:: Problem to work on ::
Lay out every line of the material below as a Markdown table with the columns n and Line, giving each row a number and skipping blank lines. Leave the pictures out of your answer.

(Records from a dataset)
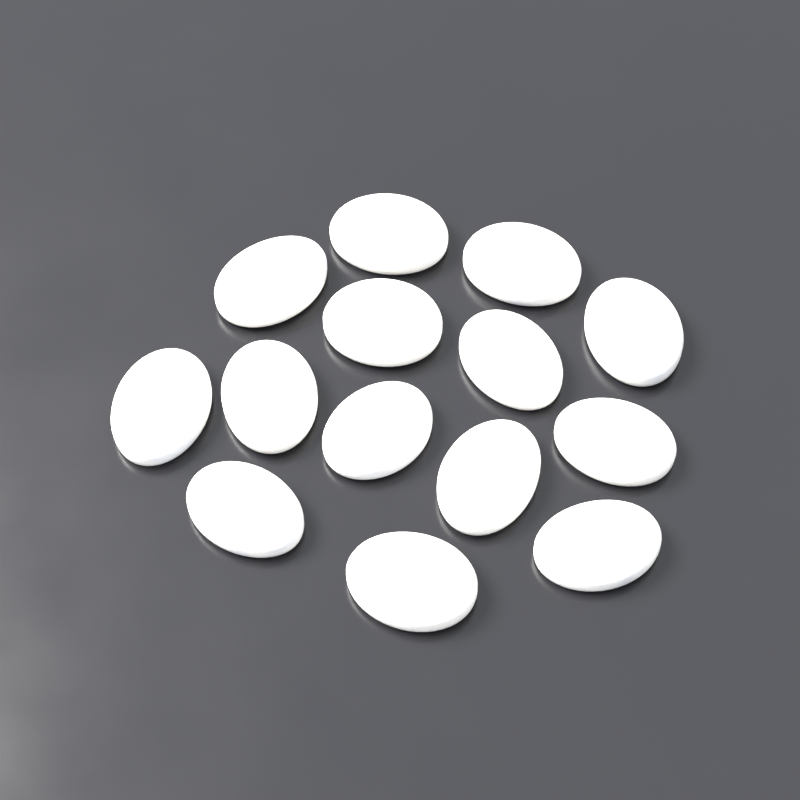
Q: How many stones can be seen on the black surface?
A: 14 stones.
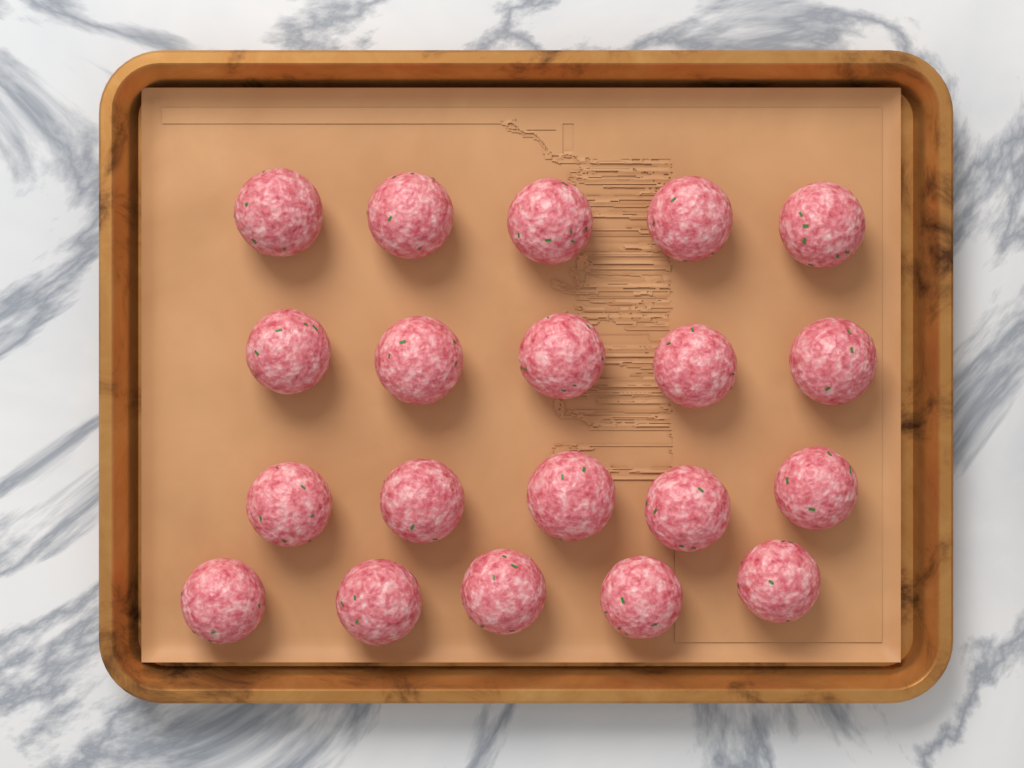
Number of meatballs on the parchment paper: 20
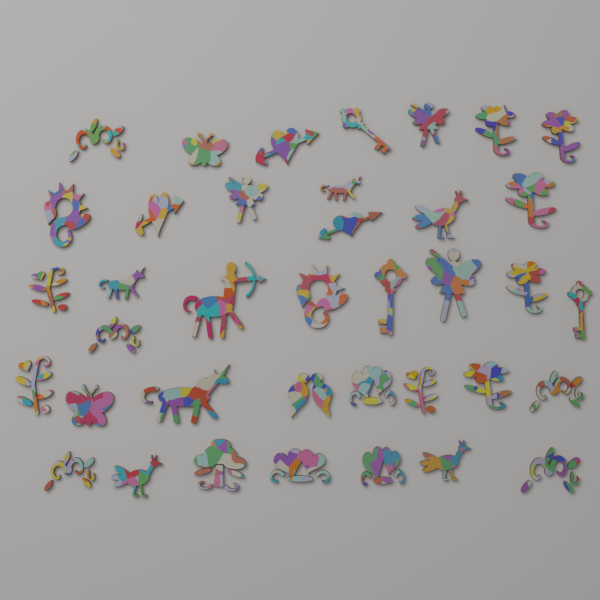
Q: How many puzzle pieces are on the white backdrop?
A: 38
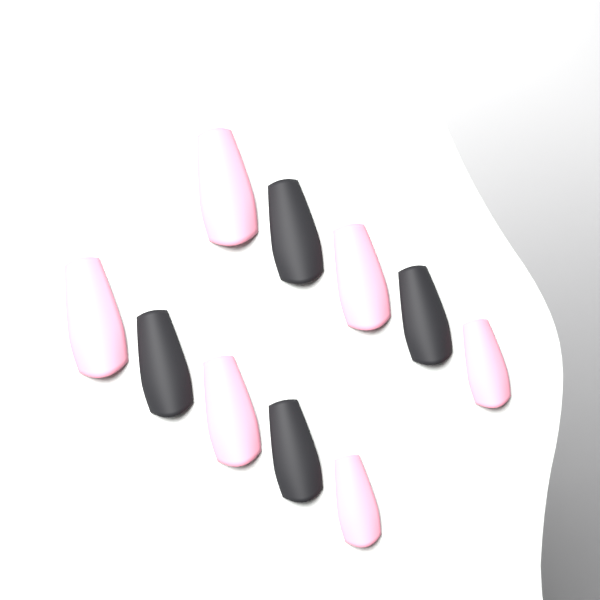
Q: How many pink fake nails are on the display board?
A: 6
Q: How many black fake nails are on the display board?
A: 4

:: Correct answer ::
| n | Line |
|---|---|
| 1 | Q: How many stones can be seen on the black surface? |
| 2 | A: 14 stones. |
| 3 | Number of meatballs on the parchment paper: 20 |
| 4 | Q: How many puzzle pieces are on the white backdrop? |
| 5 | A: 38 |
| 6 | Q: How many pink fake nails are on the display board? |
| 7 | A: 6 |
| 8 | Q: How many black fake nails are on the display board? |
| 9 | A: 4 |